Task objective:
Could you convert the data, from its first line through the line with "scientific name: Coloeus monedula", into a Markdown table with the columns Row and Line, numbering each row and leaving out any blank lines?

▼

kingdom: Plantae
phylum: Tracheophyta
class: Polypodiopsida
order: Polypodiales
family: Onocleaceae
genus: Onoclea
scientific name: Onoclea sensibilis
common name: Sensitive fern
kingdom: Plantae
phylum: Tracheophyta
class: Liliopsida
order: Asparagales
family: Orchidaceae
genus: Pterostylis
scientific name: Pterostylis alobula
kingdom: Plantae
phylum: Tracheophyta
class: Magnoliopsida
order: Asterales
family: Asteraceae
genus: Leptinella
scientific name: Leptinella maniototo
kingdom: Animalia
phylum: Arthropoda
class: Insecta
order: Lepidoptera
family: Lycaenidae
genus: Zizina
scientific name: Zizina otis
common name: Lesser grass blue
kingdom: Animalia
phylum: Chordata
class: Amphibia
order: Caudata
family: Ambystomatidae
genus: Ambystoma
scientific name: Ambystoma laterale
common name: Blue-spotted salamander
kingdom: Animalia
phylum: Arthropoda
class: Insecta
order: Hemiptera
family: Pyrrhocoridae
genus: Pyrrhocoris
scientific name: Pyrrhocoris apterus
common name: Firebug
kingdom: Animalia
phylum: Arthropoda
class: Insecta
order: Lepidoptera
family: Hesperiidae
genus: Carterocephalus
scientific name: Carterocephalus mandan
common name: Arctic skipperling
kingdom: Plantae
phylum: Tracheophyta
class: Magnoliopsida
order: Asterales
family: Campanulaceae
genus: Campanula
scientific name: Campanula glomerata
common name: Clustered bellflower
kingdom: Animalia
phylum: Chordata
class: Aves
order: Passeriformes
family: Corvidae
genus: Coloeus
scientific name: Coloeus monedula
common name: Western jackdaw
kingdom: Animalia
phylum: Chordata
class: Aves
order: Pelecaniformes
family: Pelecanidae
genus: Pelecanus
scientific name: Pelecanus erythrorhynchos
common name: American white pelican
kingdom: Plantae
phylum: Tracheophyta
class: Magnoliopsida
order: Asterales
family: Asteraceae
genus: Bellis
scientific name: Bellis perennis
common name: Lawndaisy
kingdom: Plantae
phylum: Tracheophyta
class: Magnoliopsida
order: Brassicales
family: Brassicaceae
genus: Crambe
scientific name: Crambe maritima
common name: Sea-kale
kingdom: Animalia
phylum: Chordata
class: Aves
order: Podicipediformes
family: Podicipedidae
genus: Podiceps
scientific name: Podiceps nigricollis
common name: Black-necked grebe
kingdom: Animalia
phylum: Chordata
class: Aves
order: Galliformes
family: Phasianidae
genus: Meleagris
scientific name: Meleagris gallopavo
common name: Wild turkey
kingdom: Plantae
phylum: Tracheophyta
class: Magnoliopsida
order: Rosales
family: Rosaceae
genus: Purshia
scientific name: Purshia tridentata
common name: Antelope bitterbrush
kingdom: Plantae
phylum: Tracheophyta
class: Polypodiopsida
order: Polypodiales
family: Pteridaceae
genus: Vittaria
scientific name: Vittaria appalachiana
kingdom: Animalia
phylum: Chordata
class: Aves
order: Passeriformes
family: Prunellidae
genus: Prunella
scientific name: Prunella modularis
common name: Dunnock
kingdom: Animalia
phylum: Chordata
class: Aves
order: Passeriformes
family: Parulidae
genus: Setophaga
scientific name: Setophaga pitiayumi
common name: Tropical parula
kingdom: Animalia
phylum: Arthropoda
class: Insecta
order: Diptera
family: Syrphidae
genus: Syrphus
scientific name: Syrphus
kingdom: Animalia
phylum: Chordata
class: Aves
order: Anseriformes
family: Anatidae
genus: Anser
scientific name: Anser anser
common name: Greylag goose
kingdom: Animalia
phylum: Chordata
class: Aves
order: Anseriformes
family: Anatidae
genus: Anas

▲

Solution for this exercise:
| Row | Line |
|---|---|
| 1 | kingdom: Plantae |
| 2 | phylum: Tracheophyta |
| 3 | class: Polypodiopsida |
| 4 | order: Polypodiales |
| 5 | family: Onocleaceae |
| 6 | genus: Onoclea |
| 7 | scientific name: Onoclea sensibilis |
| 8 | common name: Sensitive fern |
| 9 | kingdom: Plantae |
| 10 | phylum: Tracheophyta |
| 11 | class: Liliopsida |
| 12 | order: Asparagales |
| 13 | family: Orchidaceae |
| 14 | genus: Pterostylis |
| 15 | scientific name: Pterostylis alobula |
| 16 | kingdom: Plantae |
| 17 | phylum: Tracheophyta |
| 18 | class: Magnoliopsida |
| 19 | order: Asterales |
| 20 | family: Asteraceae |
| 21 | genus: Leptinella |
| 22 | scientific name: Leptinella maniototo |
| 23 | kingdom: Animalia |
| 24 | phylum: Arthropoda |
| 25 | class: Insecta |
| 26 | order: Lepidoptera |
| 27 | family: Lycaenidae |
| 28 | genus: Zizina |
| 29 | scientific name: Zizina otis |
| 30 | common name: Lesser grass blue |
| 31 | kingdom: Animalia |
| 32 | phylum: Chordata |
| 33 | class: Amphibia |
| 34 | order: Caudata |
| 35 | family: Ambystomatidae |
| 36 | genus: Ambystoma |
| 37 | scientific name: Ambystoma laterale |
| 38 | common name: Blue-spotted salamander |
| 39 | kingdom: Animalia |
| 40 | phylum: Arthropoda |
| 41 | class: Insecta |
| 42 | order: Hemiptera |
| 43 | family: Pyrrhocoridae |
| 44 | genus: Pyrrhocoris |
| 45 | scientific name: Pyrrhocoris apterus |
| 46 | common name: Firebug |
| 47 | kingdom: Animalia |
| 48 | phylum: Arthropoda |
| 49 | class: Insecta |
| 50 | order: Lepidoptera |
| 51 | family: Hesperiidae |
| 52 | genus: Carterocephalus |
| 53 | scientific name: Carterocephalus mandan |
| 54 | common name: Arctic skipperling |
| 55 | kingdom: Plantae |
| 56 | phylum: Tracheophyta |
| 57 | class: Magnoliopsida |
| 58 | order: Asterales |
| 59 | family: Campanulaceae |
| 60 | genus: Campanula |
| 61 | scientific name: Campanula glomerata |
| 62 | common name: Clustered bellflower |
| 63 | kingdom: Animalia |
| 64 | phylum: Chordata |
| 65 | class: Aves |
| 66 | order: Passeriformes |
| 67 | family: Corvidae |
| 68 | genus: Coloeus |
| 69 | scientific name: Coloeus monedula |